C. Translation of HaloTagged antigen library
The HaloTag protein domain is translated first, followed by the translation of the antigen protein or peptide library member. The nascent HaloTag protein domain has a cleft that covalently attaches to the HaloLigand, thereby linking the DNA barcode and the antigen library protein or peptide during its translation in a process of “self-assembly”. The products of translation comprise the MIPSA library reagent, which is now ready for use in the detection of antibody reactivity.

Step 2

Antibody-antigen interaction

An antibody epitope, also known as an antigenic determinant, is the part of the antigen that is specifically recognized by an antibody.

Conformational epitopes: formed by the 3D folding of the antigen molecule, frequently involving discontinuous (non-contiguous) amino acid sequences that are brought together in space. Detection of antibodies targeting conformational epitopes typically requires larger fragments or full-length proteins.
Linear Epitopes: tend to lack significant 3D structure and are determined by the primary sequence of contiguous amino acids. Detection of antibodies targeting linear epitopes is often accomplished using peptides.

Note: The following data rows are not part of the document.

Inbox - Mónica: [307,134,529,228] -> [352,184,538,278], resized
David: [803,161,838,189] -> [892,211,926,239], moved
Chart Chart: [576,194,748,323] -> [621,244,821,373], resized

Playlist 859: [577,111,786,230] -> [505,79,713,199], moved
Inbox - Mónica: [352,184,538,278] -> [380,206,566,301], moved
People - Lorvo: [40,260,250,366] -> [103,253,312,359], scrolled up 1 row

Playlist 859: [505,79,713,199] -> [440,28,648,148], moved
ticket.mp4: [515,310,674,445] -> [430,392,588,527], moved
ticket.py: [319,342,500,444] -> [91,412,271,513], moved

The MIPSA library reagent is incubated with samples containing antibodies or buffer only (mock immunoprecipitations that determine background binding) for a defined period of time. Antibodies find and bind their target antigen library members in solution during this time.

Step 3

Decoding of information

A. Antibody-Bound MIPSA Library Members are Captured Using Magnetic Beads
After antibody-antigen complexes are formed in solution, magnetic beads are then used to capture the antibodies along with each bound MIPSA library member and its attached cDNA barcode.

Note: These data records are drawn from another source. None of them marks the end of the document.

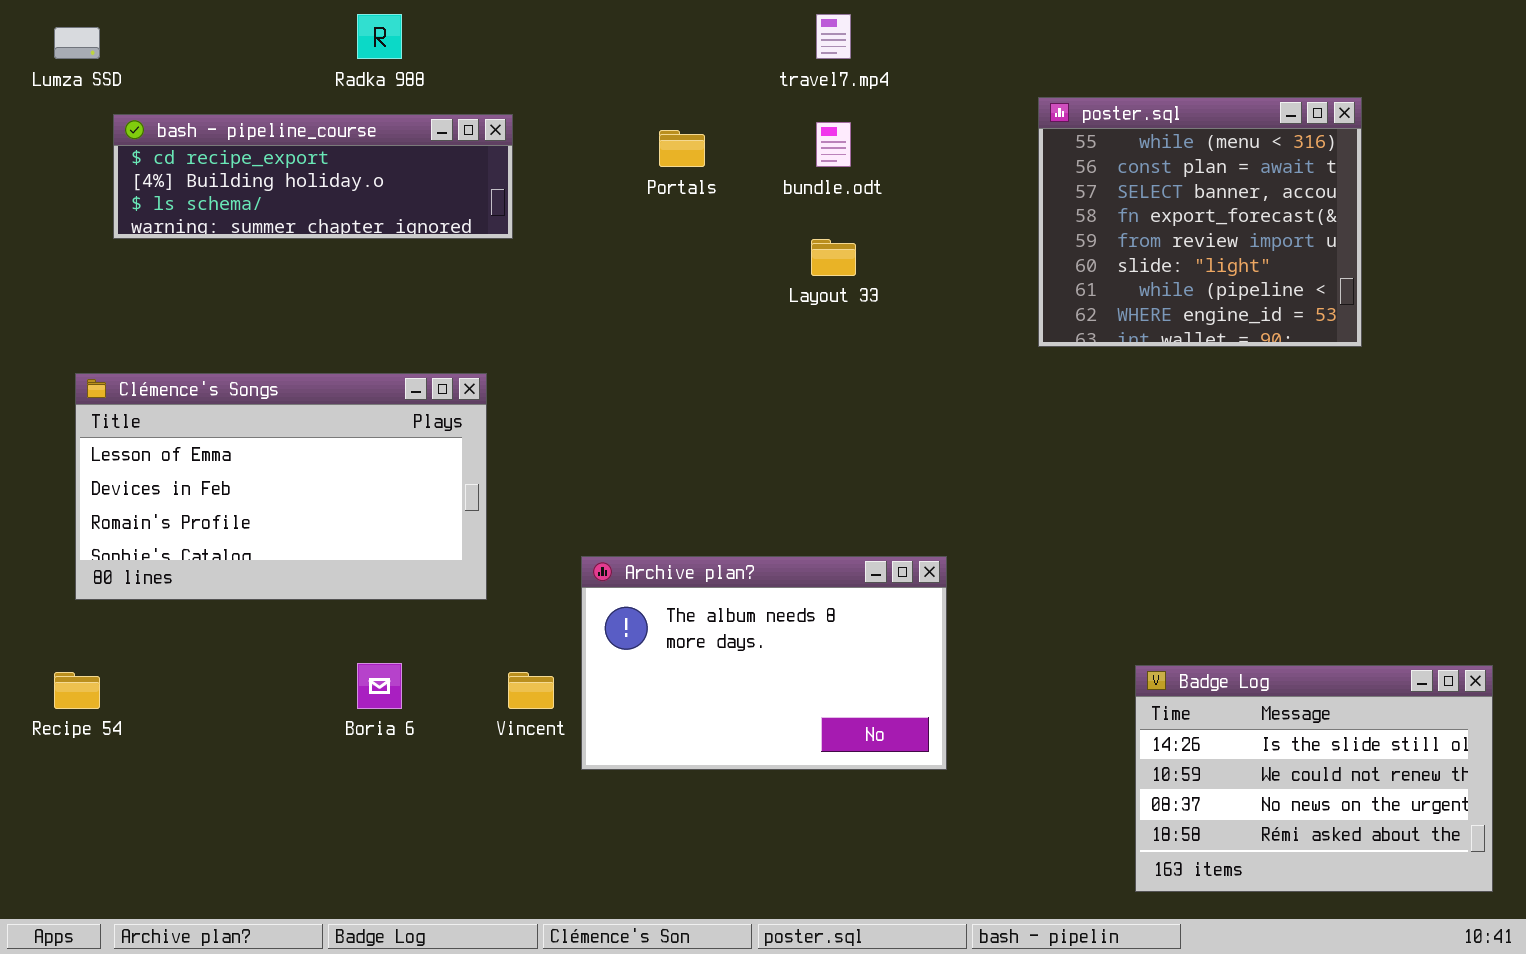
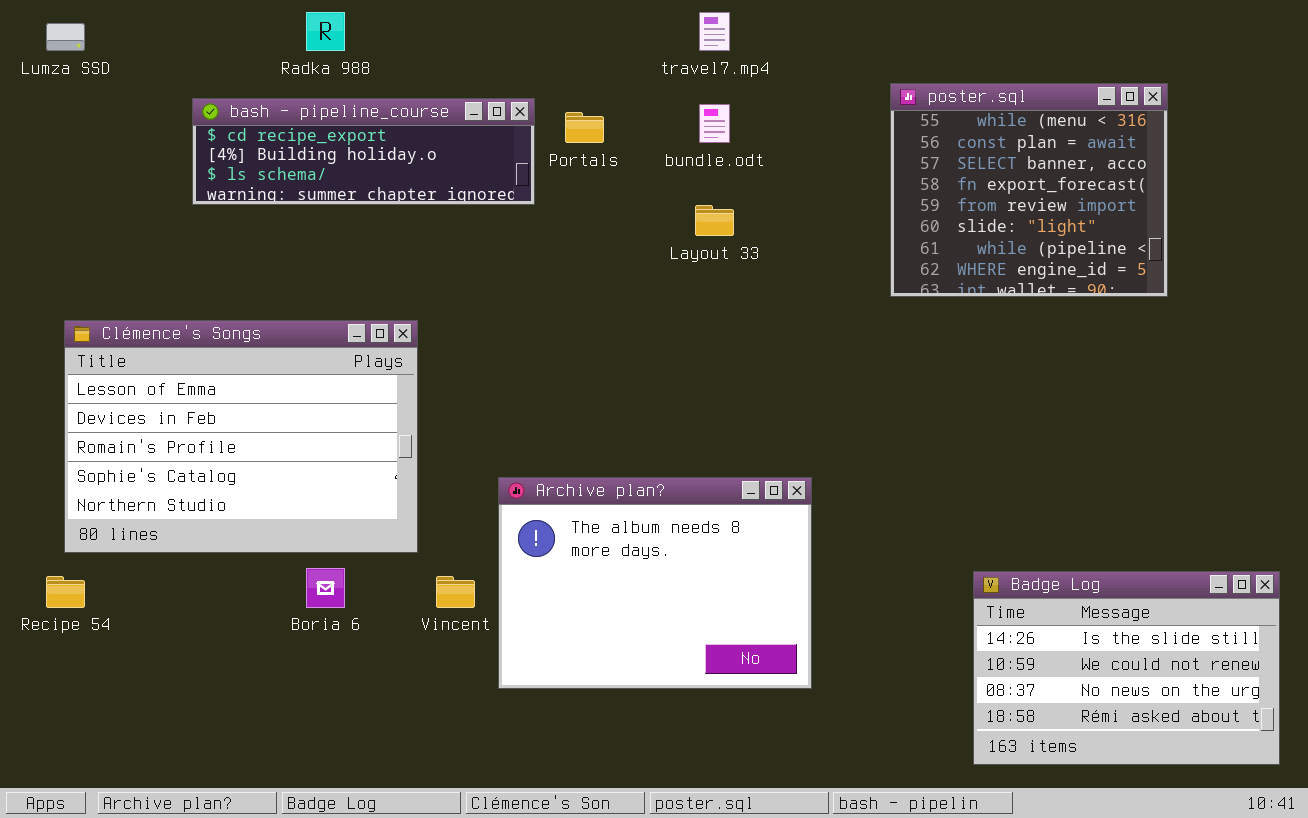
bash - pipeline_course: [113,114,513,239] -> [192,98,535,205], moved
Clémence's Songs: [75,373,487,600] -> [64,320,418,553], resized
Archive plan?: [581,556,947,770] -> [498,477,812,689], resized

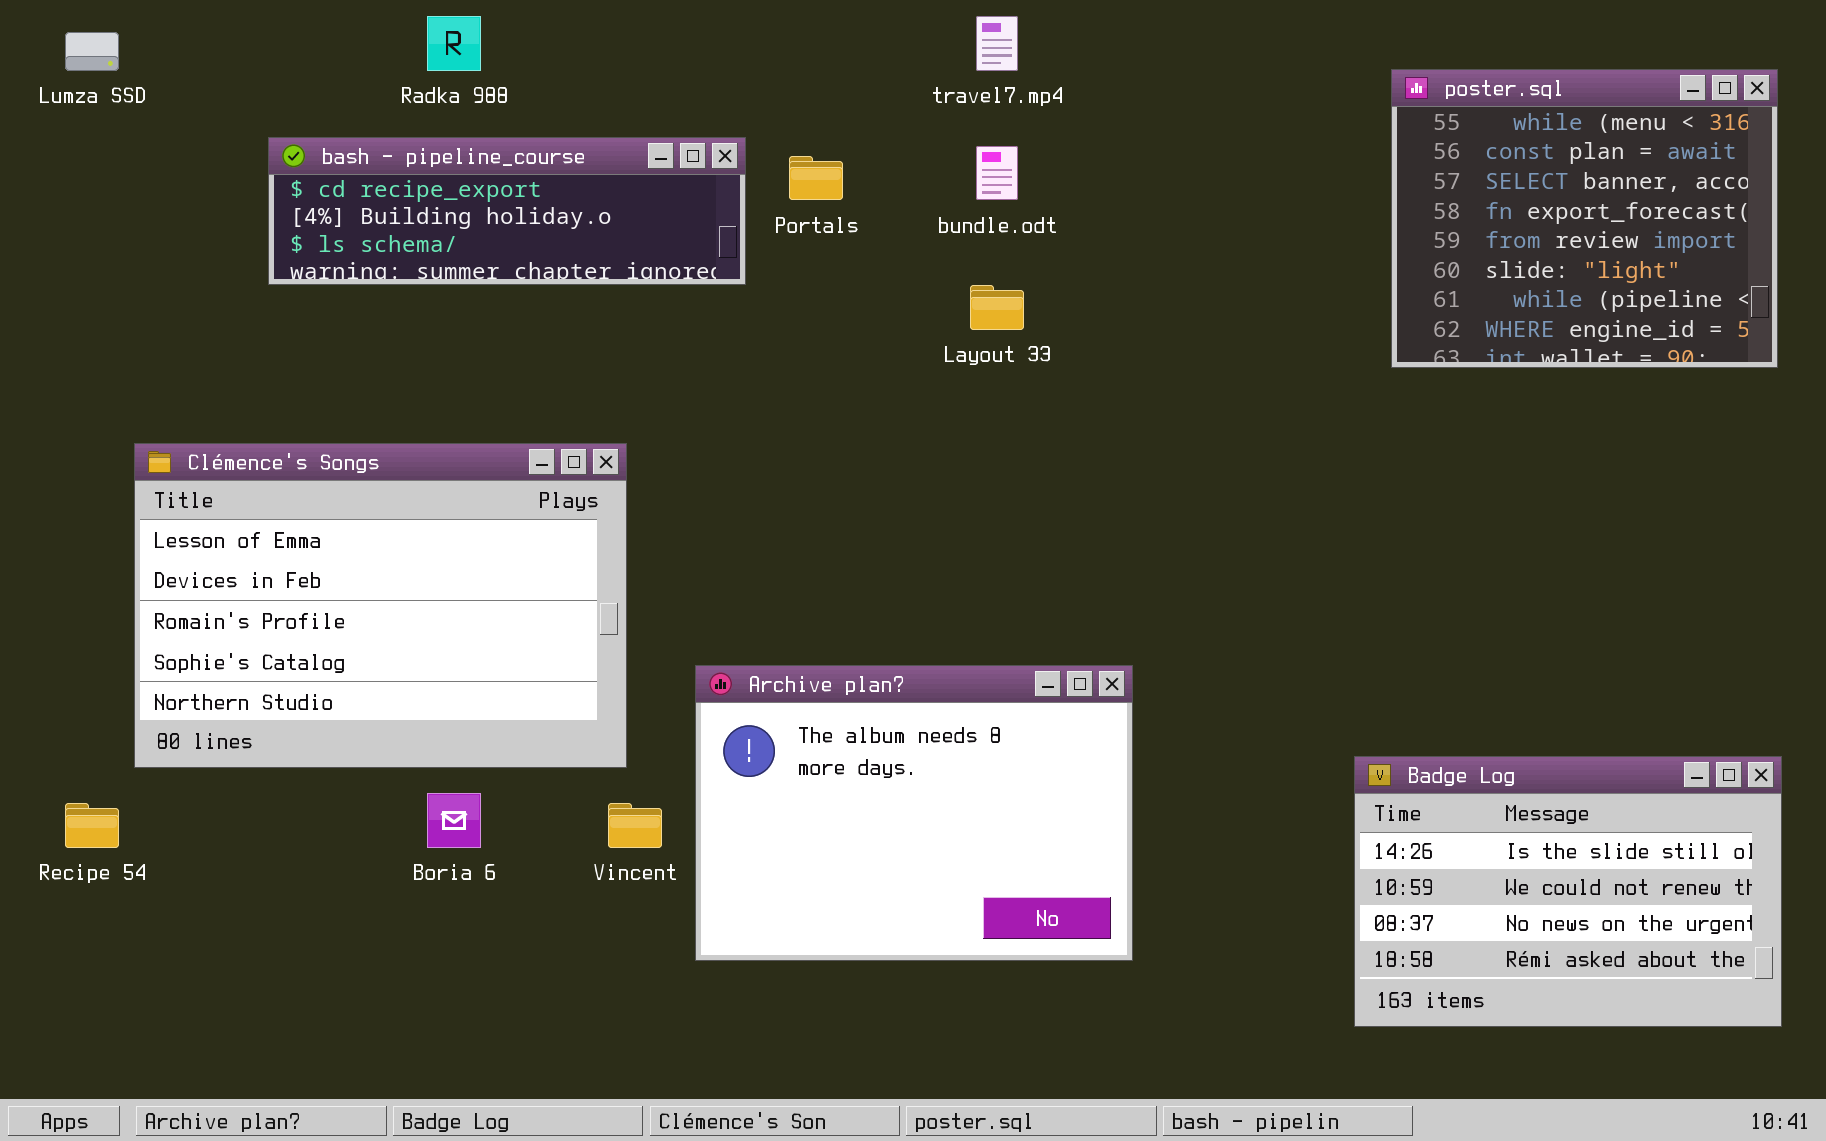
poster.sql: [890,83,1168,297] -> [1391,69,1778,368], moved
Clémence's Songs: [64,320,418,553] -> [134,443,627,768], moved
Badge Log: [973,571,1280,765] -> [1354,756,1782,1027], moved

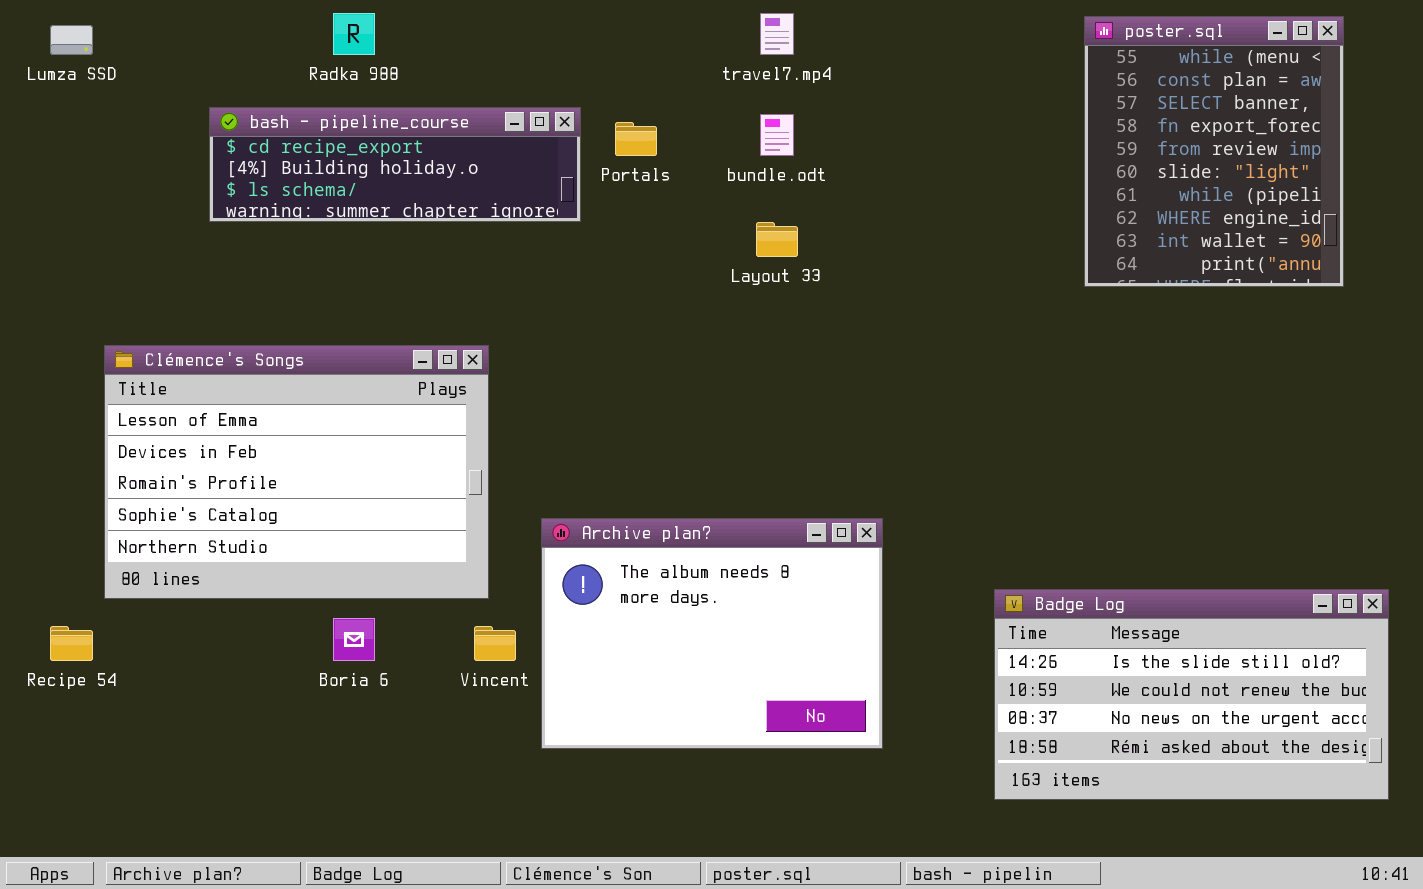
poster.sql: [1391,69,1778,368] -> [1084,16,1344,287], resized
Badge Log: [1354,756,1782,1027] -> [994,589,1389,800], resized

B. DNA Sequencing and Analysis
After unbound MIPSA library members are washed away, PCR is used to amplify the MIPSA barcodes. Many samples can be analyzed together on a sequencing instrument by using sample-specific barcoded primers for the PCR step. High throughput DNA sequencing is used to count the number of MIPSA library member molecules captured in each sample. Proprietary software pipelines convert the sequencing count data into interpretable assay results.

MIPSA Advantages

Comprehensive Antigen Library Coverage
Each library contains the most comprehensive antigen library content available.
Antigen Library combination
For each single antibody capture type (e.g., IgG or IgE), multiple antigen libraries can be combined to optimize coverage and cost.
Peptide and Full-Length Antigens
Ability to create peptide AND full-length protein antigens – each can provide a different level of information and resolution and can be combined in one single assay.
Custom Project Antigen Library Development
Our technology allows for fast and flexible content customization. Any protein sequence from any genome and from any species can be turned into a peptide or full-length antigen.

The VeraCode™ System

After MIPSA library assembly has been completed, we use long-read DNA sequencing to determine which set of base-balanced DNA barcodes are randomly associated with each library member encoding DNA sequence.

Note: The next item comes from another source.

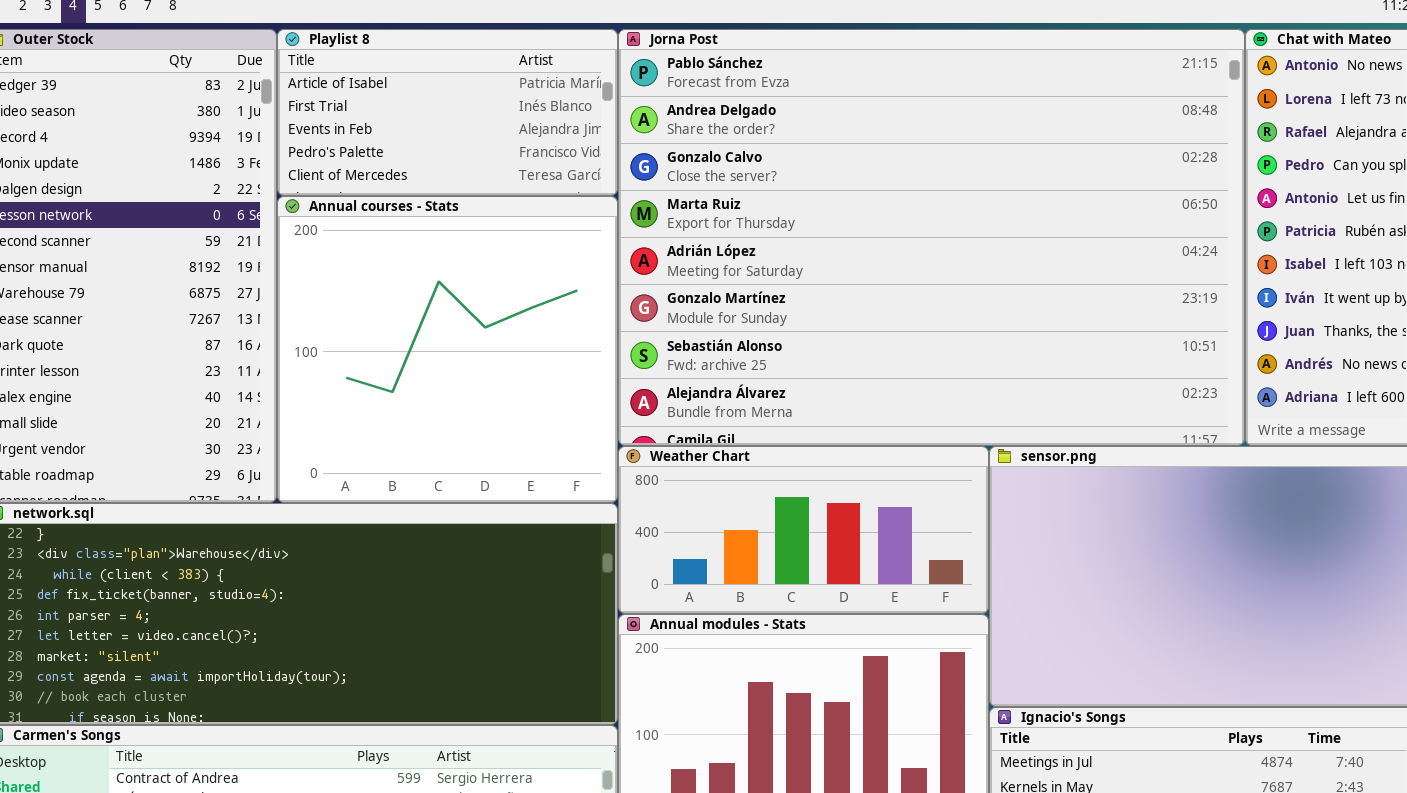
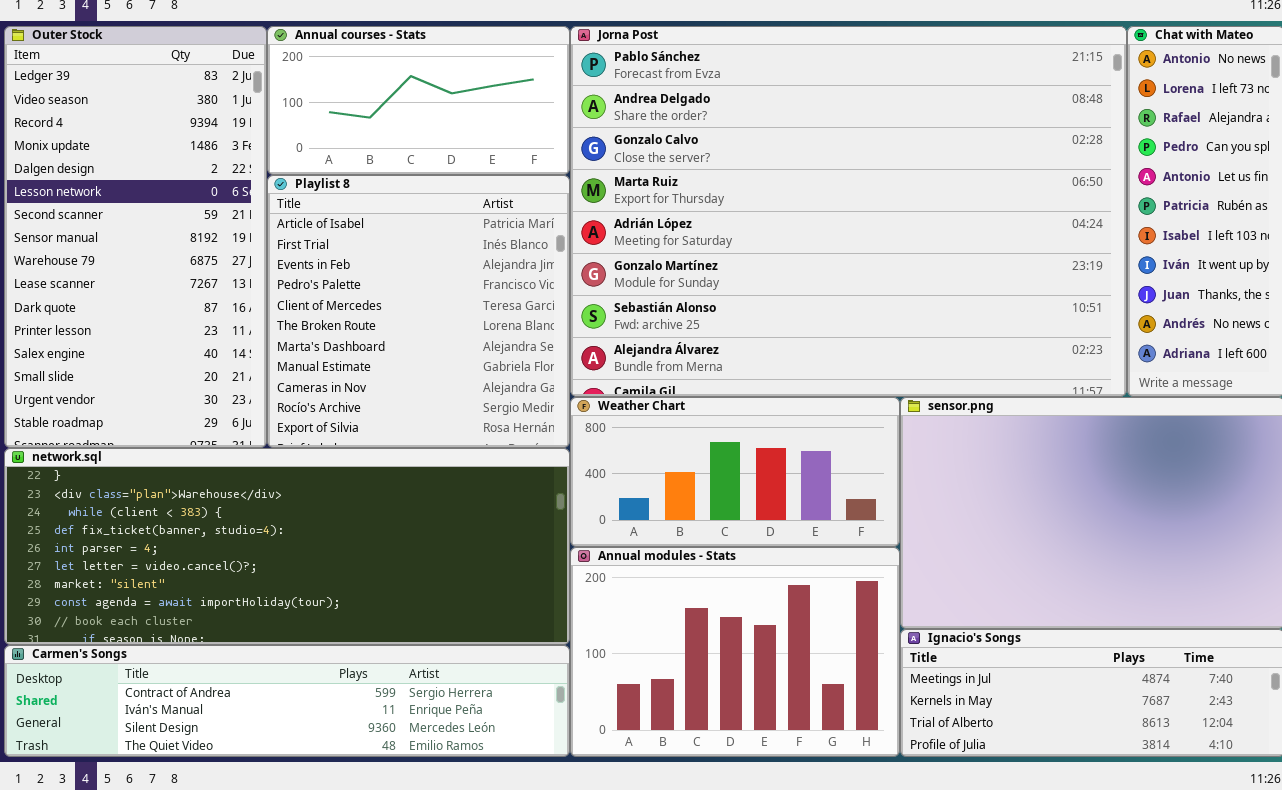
Playlist 8: [277,29,618,196] -> [267,175,570,448], moved, resized
Annual courses - Stats: [277,196,618,503] -> [267,26,570,175], moved, resized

In this way, the DNA barcodes are associated with the library members in the form of a lookup table we refer to as the MIPSA dictionary. This dictionary is filtered to include only (i) mono-associated DNA barcodes, and (ii) only unmutated versions of the DNA sequences that encode each of the antigen library members.

Our proprietary VeraCode™ system is a unique feature of MIPSA that ensures the accuracy of your data.